# Algae eater recommendations?



## Maui 808 (Nov 25, 2010)

Hey guys,

I've had my 29 gallon FW tank running for about 3 years now. I left for college (dad takes care of it for me) and returned to find my tank with a lot of algae. I bought a pair of otocinclus but 3 days later and found my pair of bolivian beating one of the two to death. I've had otos in the past but they haven't lasted long in my experience.

Anyways, in my tank I have 2 full grown male Kribs and a pair (male/female) of bolivian rams. Im looking for suggestions on a tough algae eater that could live with these cichlids. Are plecos the only other option? Not too fond of them, but I might get one if they stay relatively small.

Thanks


----------



## LordDracula (Aug 4, 2010)

Get 1 or 2 Ancistrus, they look like pleco but grow to a maximum of around 4 inch only.


----------



## Manoah Marton (Feb 17, 2009)

SAE are the best thing since sliced bread.


----------



## Maui 808 (Nov 25, 2010)

Will the SAE become aggressive when they get bigger? Along with the kribs and rams I have 3 congo tetras and a number of smaller tetras


----------



## DJRansome (Oct 29, 2005)

SAE's prefer to be kept in a group and they are not a small fish. It would not be ideal to keep them in a 29G.

▶ WORK INSTRUCTION 1: Reproduce the part of the algae eater thread that begins at the words "Get 1 or 2 Ancistrus, they" and stops after the words "since sliced bread.".
▶ WORK INSTRUCTION 2: Carry on the forum thread about algae eaters from the point where it stops.

▶ INFORMATION SHOWN:
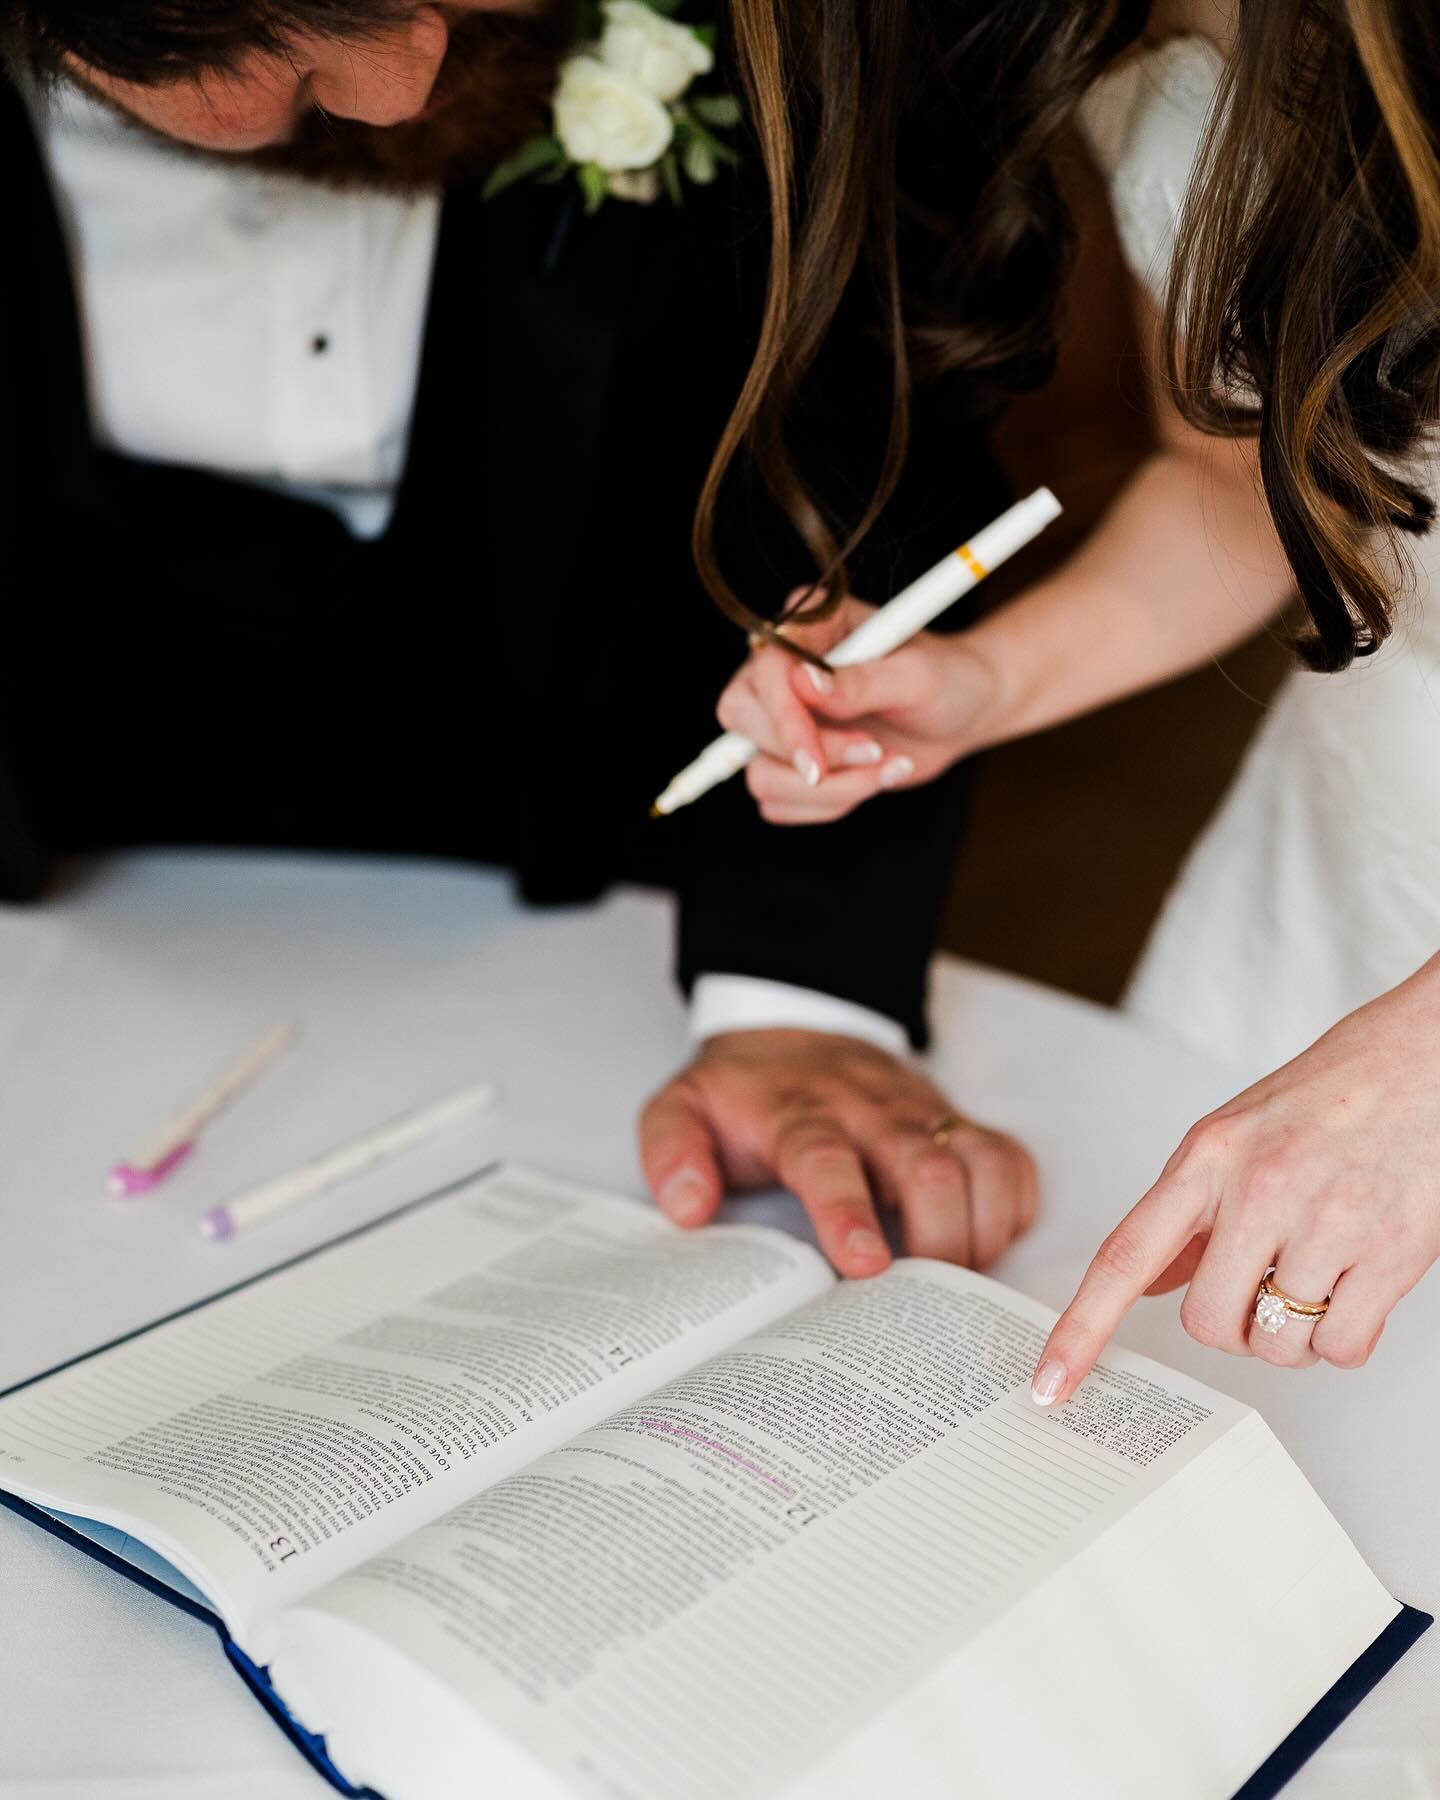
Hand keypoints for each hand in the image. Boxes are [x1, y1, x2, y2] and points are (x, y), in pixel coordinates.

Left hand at [639, 1028, 1037, 1276]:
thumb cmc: (743, 1093)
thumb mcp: (681, 1108)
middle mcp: (871, 1111)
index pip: (828, 1160)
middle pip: (927, 1167)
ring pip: (980, 1162)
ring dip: (981, 1229)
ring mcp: (923, 1113)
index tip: (866, 1267)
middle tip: (921, 1298)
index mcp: (800, 1114)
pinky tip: (988, 1242)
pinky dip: (1013, 1206)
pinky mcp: (957, 1121)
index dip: (849, 1214)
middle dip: (937, 1239)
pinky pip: (1009, 1159)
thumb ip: (671, 1152)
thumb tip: (688, 1208)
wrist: (794, 1029)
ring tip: (958, 1282)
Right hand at [715, 594, 997, 824]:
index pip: (763, 671)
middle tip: (874, 754)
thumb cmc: (947, 679)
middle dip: (807, 755)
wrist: (965, 712)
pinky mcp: (792, 761)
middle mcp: (782, 671)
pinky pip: (781, 803)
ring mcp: (782, 719)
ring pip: (762, 775)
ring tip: (889, 767)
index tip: (817, 761)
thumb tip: (805, 683)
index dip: (782, 719)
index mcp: (808, 627)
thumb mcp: (917, 676)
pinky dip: (831, 804)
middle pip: (743, 722)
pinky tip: (875, 779)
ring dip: (829, 790)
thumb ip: (861, 682)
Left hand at [1031, 955, 1439, 1405]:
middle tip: (1260, 1288)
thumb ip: (1189, 1210)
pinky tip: (1354, 1287)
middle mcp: (1260, 1189)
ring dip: (1293, 1333)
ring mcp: (1328, 1223)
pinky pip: (1341, 1347)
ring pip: (1277, 1344)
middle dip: (1232, 1324)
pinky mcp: (1392, 1254)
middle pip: (1208, 1323)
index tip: (1050, 1382)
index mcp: (1208, 1157)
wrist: (1427, 1057)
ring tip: (1317, 1274)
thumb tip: (1148, 1280)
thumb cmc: (1335, 1089)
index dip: (1080, 1330)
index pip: (1124, 1258)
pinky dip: (1344, 1338)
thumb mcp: (1237, 1133)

▶ TASK ANSWER 1:
Get 1 or 2 Ancistrus, they look like pleco but grow to a maximum of around 4 inch only.


----------



## Manoah Marton (Feb 17, 2009)

SAE are the best thing since sliced bread.

▶ TASK ANSWER 2:
Maybe OP is thinking of CAE which _are _reputed to get aggressive. In general I do not hear that about SAE. They _are _supposed to be a great algae eater in planted tanks.


----------



## 748johnd (Jun 30, 2007)

I have 3 Siamese algae eaters (had 4,but somehow one managed to jump out of the tank) in a heavily planted 90g tank and they are great algae eaters and do not bother anyone. They like to be in groups and generally stay together and they do get too large for a 29g. I also have nerite snails and they are super algae eaters. They do lay eggs, but the eggs need to be in brackish or salt water in order to hatch. The only other fish in the 90g are 5 tiger barbs and 2 otocinclus so I don't know how the Kribs or Bolivian rams would get along with SEAs.

Manoah, I think the two best things since sliced bread are surface skimmers and MagClips. SAEs aren't bad either.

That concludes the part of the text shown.